Experience with Townshend Seismic Podiums on Concrete Floor (they're great)

​I have tower speakers on a concrete floor covered with carpet. Recently, I tried out the Townshend Seismic Podium (size 1)  on my Ascend Acoustics Towers (RAAL tweeter) for about 4-5 hours. Here is a brief recounting of my experience.

At first, I set up the podiums and just listened to well known tracks; next, a few days later, I used that same set of tracks to compare, A & B, the speakers on the podium vs. without the podium (but at the same height). A friend with me also compared this A/B setup. We listened to a simple jazz arrangement, a Mozart aria, a rock recording by Chesky, and a country/rock piece. All were well recorded.

The difference made by the podiums are not subtle. In general, it is as if the entire sonic presentation was brought into focus, as if a light veil or layer of dust had been wiped away. It organizes everything; it makes the parts of the whole make sense.

More specifically, these were the effects I noticed: 

Bass was slightly fuller, much cleaner and more distinct; for an electric bass, this meant that rounded notes that previously blurred in a sequence (too legato) become individual notes. String bass notes gained dimensionality and texture; the finger on the string became more real, and the resonance of the large wooden bass got fuller and richer. Rhythm sections were better able to stand out *as* rhythm sections, that is, as musicians who are working together.

As far as midrange and treble go, there was -- as with the bass -- more definition, clarity, detail. They sound more like instruments-in-the-room rather than the presence of instrument appearances. Not much about their tonal character changed, but they became more palpable and more exactly located.

That brings me to the soundstage. The width of the soundstage grew by about 10-14% — 5-7% on each side. It was remarkable. Instruments gained space, separation, and definiteness of location. They didn't sound apart or isolated but just more distinct, separated from other instruments. I imagined this as fidelity to the way the microphone recorded them or as the mixing engineer intended. 

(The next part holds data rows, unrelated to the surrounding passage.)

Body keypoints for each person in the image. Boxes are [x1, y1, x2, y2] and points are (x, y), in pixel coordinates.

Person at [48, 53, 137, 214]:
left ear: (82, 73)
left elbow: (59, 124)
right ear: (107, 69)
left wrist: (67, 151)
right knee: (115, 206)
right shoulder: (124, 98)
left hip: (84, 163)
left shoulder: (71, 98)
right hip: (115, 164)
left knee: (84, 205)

When I ordered the podiums, I made sure to ask for the ability to return them. I was assured that I could return them if I just paid shipping. (No restocking fee.) I was skeptical and wanted an escape clause. I had watched a few videos and was curious about whether Mr. Townshend's scientific claims would translate into audible differences that would be worth the money (the podiums cost about 1/3 of my speakers' cost). 

Well, my skepticism is gone — and it disappeared rather quickly at first, and then after careful comparison. I am keeping the Townshend podiums. Are they better than Isoacoustics footers or other products? I don't know, because I have not compared them. But they're making a huge difference and, should I want to put other speakers on them, they'll fit the others I have, easily. I'm pretty sure I'll never give these up.

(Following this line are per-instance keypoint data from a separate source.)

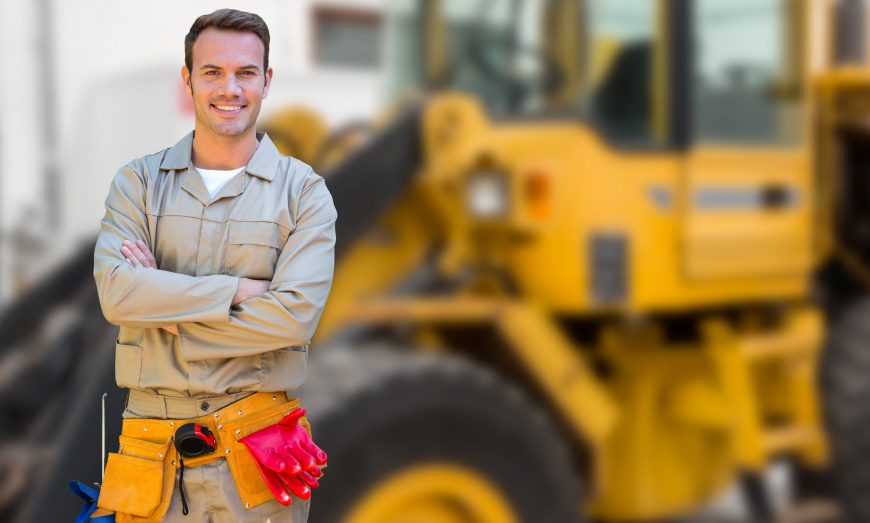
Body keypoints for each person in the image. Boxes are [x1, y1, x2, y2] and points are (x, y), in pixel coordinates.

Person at [91, 9, 336, 523]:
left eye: (246, 72)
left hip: (258, 451)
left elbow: (294, 318)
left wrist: (167, 313)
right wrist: (239, 291)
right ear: (188, 81)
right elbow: (117, 294)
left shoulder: (304, 193)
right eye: (212, 72)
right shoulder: (137, 184)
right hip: (150, 452)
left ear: (267, 81)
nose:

@hilde45  - I would be the Symposium platforms are better for distortion/noise drainage and the Townshend podiums are better for isolation. I needed more isolation for my turntable and drainage for my speakers, so that's why I use both companies. For speakers, I think Symposium provides a much bigger bang for the buck. If I remember back when I got them, the Townshend product that would have worked was about 2-3 times the cost, and I am sure would have been an improvement - I was just not comfortable with the rocking. My amp and preamp move around with so much as a nudge being on top of the rollerblocks, but I can live with that since they are very stable. 

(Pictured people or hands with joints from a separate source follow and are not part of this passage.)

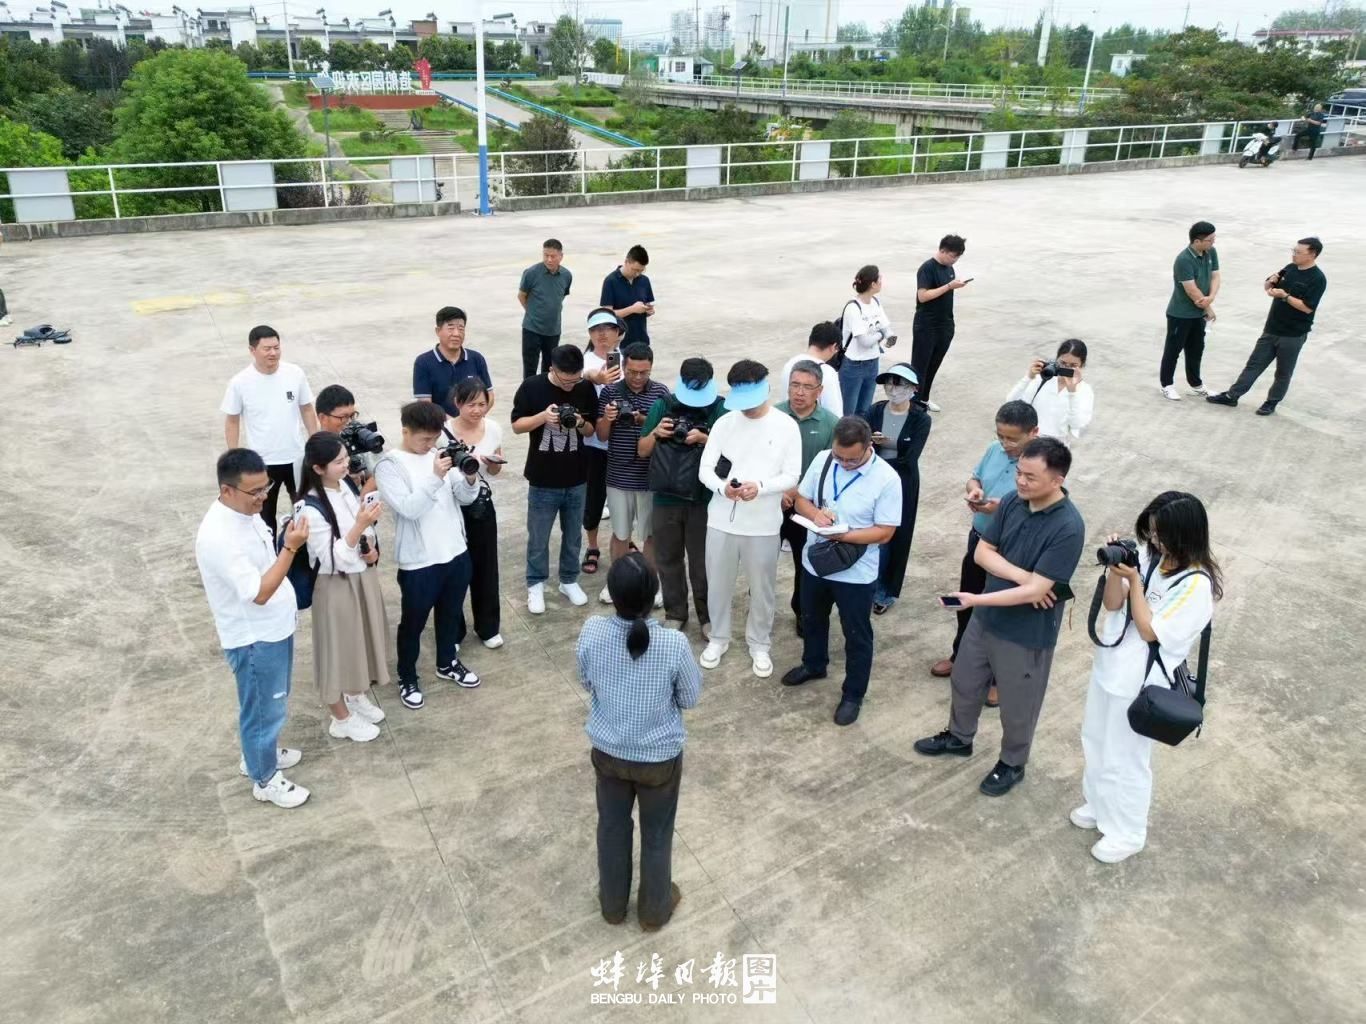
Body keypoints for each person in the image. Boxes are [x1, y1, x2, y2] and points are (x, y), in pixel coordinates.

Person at [914, 437, 1086, 797]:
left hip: (1025, 632)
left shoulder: (1068, 526)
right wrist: (1029, 579)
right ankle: (959, 737)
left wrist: (982, 597)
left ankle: (1012, 762)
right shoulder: (1012, 501)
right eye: (1019, 472)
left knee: (1019, 704)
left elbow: (1034, 595)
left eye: (1030, 477)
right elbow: (982, 553)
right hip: (986, 618)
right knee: (965, 681)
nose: (1020, 481)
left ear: (1057, 480)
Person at [1076, 492, 1221, 863]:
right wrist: (1117, 569)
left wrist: (1136, 584)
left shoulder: (1196, 585)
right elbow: (1112, 604)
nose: (1154, 540)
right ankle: (1099, 804)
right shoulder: (1148, 555)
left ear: (1185, 535)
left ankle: (1127, 832)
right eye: (1152, 532)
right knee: (1095, 740)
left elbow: (1150, 630)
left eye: (1161, 534)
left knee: (1127, 758)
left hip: (1142, 683)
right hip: (1110, 666)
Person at [577, 553, 701, 931]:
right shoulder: (673, 644)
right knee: (657, 834)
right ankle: (653, 911)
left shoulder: (592, 632)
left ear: (612, 595)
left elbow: (586, 680)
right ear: (654, 596)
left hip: (609, 754)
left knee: (612, 829)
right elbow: (689, 698)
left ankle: (612, 906)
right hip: (659, 761)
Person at [195, 448, 311, 808]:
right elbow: (259, 592)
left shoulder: (245, 512)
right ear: (227, 490)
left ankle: (261, 754)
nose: (263, 497)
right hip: (255, 639)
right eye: (255, 491)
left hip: (274, 628)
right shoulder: (220, 537)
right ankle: (264, 778)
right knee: (262, 711)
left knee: (271, 703)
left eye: (266, 487)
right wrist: (290, 549)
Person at [780, 416, 901, 726]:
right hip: (816, 563)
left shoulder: (887, 479)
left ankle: (853, 694)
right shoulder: (824, 460)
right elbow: (801, 499)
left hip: (855, 573)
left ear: (869, 447)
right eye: (839, 457)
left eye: (852, 460)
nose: (844, 463)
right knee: (812, 618)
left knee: (856, 634)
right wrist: (816, 516)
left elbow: (885, 532)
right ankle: (814, 664)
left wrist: (843, 536)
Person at [374, 401, 484, 711]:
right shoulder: (388, 466)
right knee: (413, 624)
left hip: (455, 552)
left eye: (435, 438)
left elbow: (464, 498)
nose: (430, 444)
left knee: (450, 614)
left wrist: (470, 477)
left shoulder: (439, 454)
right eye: (424, 438)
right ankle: (407, 676)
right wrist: (436, 476)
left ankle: (447, 662)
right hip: (419, 563)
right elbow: (408, 509)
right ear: (405, 431)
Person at [697, 360, 803, 677]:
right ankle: (718, 638)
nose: (746, 409)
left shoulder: (786, 426)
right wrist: (722, 488)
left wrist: (760, 487)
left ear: (766, 390)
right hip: (721, 519)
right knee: (718, 584)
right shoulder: (724, 423)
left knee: (762, 587)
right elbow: (705, 470)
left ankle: (759, 643)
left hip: (763, 524)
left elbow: (792, 475)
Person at [930, 401, 1039, 699]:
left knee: (1001, 612)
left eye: (1012, 438)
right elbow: (975, 476)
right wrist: (974, 489)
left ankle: (997, 678)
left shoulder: (1040, 463)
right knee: (967, 601)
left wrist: (1002, 507)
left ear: (1033, 432)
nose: (1005, 443)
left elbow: (1041, 505)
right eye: (1000, 435)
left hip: (1010, 551)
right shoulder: (994, 449)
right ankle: (961, 656)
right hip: (979, 537)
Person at [295, 432, 390, 743]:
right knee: (335, 651)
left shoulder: (344, 484)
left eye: (346, 458)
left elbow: (362, 529)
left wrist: (371, 548)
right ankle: (341, 718)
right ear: (318, 467)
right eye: (338, 462)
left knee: (357, 643)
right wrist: (361, 526)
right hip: (335, 584)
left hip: (360, 575)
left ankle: (354, 694)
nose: (346, 465)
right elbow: (330, 558)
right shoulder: (309, 507)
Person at [510, 344, 601, 614]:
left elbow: (591, 430)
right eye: (566, 380)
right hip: (542, 478)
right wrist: (542, 417)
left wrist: (579, 422)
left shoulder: (584, 388)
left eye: (576, 379)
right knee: (538, 537)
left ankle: (569, 579)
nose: (571, 385)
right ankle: (535, 583)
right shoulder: (532, 387)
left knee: (573, 536)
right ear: (552, 369)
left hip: (577, 477)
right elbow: (516, 426)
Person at [639, 358, 727, 634]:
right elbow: (642, 450)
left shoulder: (720, 408)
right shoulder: (663, 405)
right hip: (666, 497)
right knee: (667, 558)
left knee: (703, 563)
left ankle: (707, 617)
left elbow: (731, 455)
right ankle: (675, 612)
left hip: (703, 499)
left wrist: (704, 439)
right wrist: (656, 432)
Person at [1205, 237, 1328, 417]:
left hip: (1293, 335)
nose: (1294, 255)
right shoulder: (1290, 268)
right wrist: (1270, 282)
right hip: (1271, 328)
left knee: (1283, 372)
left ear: (1312, 254)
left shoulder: (1318, 278)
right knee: (1253, 365)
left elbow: (1307, 308)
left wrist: (1285, 296)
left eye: (1298, 252)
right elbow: (1268, 287)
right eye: (1293, 250)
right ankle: (1232, 396)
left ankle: (1271, 402)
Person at [221, 325, 319, 539]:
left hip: (296, 458)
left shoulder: (294, 373)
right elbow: (232, 421)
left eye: (276, 347)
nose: (273, 353)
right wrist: (235, 457)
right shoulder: (240, 382)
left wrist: (315, 442)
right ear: (252, 350)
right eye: (267, 349)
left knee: (306, 510)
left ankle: (303, 553)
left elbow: (307, 409)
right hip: (262, 464)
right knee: (264, 518)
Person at [596, 343, 671, 602]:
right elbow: (601, 435)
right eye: (632, 372)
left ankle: (651, 584)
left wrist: (643, 419)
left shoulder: (661, 392)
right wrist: (608, 418)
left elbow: (667, 430)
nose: (638, 377)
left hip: (650, 476)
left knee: (651, 535)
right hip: (618, 475)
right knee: (620, 533)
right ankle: (615, 584)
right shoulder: (610, 391)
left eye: (644, 372)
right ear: (623, 366)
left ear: (651, 368)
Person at [775, 360, 839, 636]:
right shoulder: (773, 415)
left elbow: (828, 470)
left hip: (806, 507)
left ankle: (802, 611)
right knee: (762, 561)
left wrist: (796, 491)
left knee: (805, 563)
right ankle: (761, 608)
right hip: (772, 501)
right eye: (795, 385)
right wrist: (778, 490)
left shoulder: (831, 424)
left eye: (807, 387)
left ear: (819, 391)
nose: (799, 392)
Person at [444, 377, 507, 649]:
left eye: (482, 404)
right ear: (457, 403)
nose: (477, 410)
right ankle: (453, 630)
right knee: (454, 570)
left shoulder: (493, 428)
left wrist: (493, 463)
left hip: (481, 505)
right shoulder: (443, 432)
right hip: (450, 507)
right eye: (471, 404)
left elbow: (495, 470)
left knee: (486, 567)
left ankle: (488, 626)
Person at [868, 363, 932, 615]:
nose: (893, 390)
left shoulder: (920, 419)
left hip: (902, 482)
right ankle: (866, 583)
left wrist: (886, 445)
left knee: (895, 536)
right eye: (889, 384)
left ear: (913, 389)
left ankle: (885, 590)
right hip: (872, 479)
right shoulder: (875, 410)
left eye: (900, 385)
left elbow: (910, 457)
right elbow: (862, 442)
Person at [581, 308, 626, 577]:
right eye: (596, 329)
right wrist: (595, 377)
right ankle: (593, 545)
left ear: (617, 332)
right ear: (589, 333)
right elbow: (581, 374)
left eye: (607, 329)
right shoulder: (584, 360)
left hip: (622, 441)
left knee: (623, 496)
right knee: (594, 497)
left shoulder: (626, 359)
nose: (602, 334)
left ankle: (623, 540)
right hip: (594, 444)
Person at [1159, 222, 1218, 401]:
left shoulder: (1211, 252)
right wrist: (1208, 307)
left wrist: (1211, 297)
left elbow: (1216, 276)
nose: (1213, 242)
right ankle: (1166, 385)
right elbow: (1191, 290)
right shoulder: (1183, 260)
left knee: (1196, 349)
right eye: (1210, 240)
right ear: (1197, 241)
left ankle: (1196, 384)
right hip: (1181, 314)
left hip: (1198, 314)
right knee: (1173, 350)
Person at [912, 235, 968, 411]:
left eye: (958, 257)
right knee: (920, 366)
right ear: (942, 250)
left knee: (934, 364)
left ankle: (924, 399)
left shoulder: (949, 268)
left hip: (945, 325)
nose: (954, 260)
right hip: (926, 325)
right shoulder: (927, 268)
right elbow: (923, 296)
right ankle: (914, 404)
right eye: (953, 256)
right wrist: (949, 286)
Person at [1004, 339, 1095, 444]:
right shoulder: (1043, 379)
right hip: (1031, 441)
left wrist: (1072, 393)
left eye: (1073, 365)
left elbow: (1077, 424)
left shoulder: (1085, 390)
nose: (1066, 368)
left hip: (1057, 446)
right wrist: (1028, 377)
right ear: (1056, 360)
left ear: (1082, 365)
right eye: (1063, 363)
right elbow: (1010, 402)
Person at [413, 306, 494, 418]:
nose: (456, 333)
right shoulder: (423, 362)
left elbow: (489, 395)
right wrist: (455, 424)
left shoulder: (476, 358)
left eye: (461, 329)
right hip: (440, 426)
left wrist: (474, 417)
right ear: (438, 331)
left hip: (473, 423)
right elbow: (426, 405)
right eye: (450, 328)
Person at [837, 264, 894, 419]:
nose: (881, 282)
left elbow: (885, 326)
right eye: (879, 279)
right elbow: (864, 341)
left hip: (872, 362)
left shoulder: (875, 302)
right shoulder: (854, 308)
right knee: (848, 412)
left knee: (864, 410)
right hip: (853, 365)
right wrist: (881, 335)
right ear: (873, 284)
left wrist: (888, 335)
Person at [518, 238, 573, 379]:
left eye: (553, 256)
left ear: (561, 256)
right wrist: (533, 312)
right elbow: (522, 295)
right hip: (532, 329)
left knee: (549, 368)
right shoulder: (531, 273)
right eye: (546, 255)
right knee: (530, 368)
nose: (549, 259)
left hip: (553, 330)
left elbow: (560, 296)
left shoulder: (566, 275)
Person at [315, 384, 379, 494]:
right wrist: (345, 482)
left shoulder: (358, 437)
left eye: (352, 416)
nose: (349, 422)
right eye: (343, 417)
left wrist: (362, 493)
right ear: (323, 418)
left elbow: (378, 474)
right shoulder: (312, 453)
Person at [780, 322, 844, 418]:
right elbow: (834, 413)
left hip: (787, 421)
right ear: (833, 347)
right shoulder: (827, 372)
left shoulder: (789, 364)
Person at [601, 244, 655, 346]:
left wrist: (648, 311)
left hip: (641, 341)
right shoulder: (610, 281)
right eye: (635, 270)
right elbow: (607, 315)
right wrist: (632, 309)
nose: (638, 274)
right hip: (618, 343)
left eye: (641, 270)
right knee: (613, 359)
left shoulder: (644, 280)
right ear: (626, 262)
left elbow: (646, 308)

Great news. Your experience just adds to the statistics and reinforced my belief that the Townshend Podiums register a 100% success rate with those who have tried.


I think you must have missed my post.


Informative video from Credo Audio Switzerland that compares spikes to their own isolation and that of Townshend Audio's.

The key takeaway here might be that isolation products do not alter frequency response unless you want to include major structural and cabinet resonances as part of the audio signal.


@cd318 Thanks. Just watched that video. Very interesting and it seems to advocate for both their custom product and Townshend. @brownsfan may be interested in this one.

I've seen that video and wanted to share it on your other thread but I couldn't remember the company name to find it again. It is very interesting and inspired me to explore different options for my speakers and subs.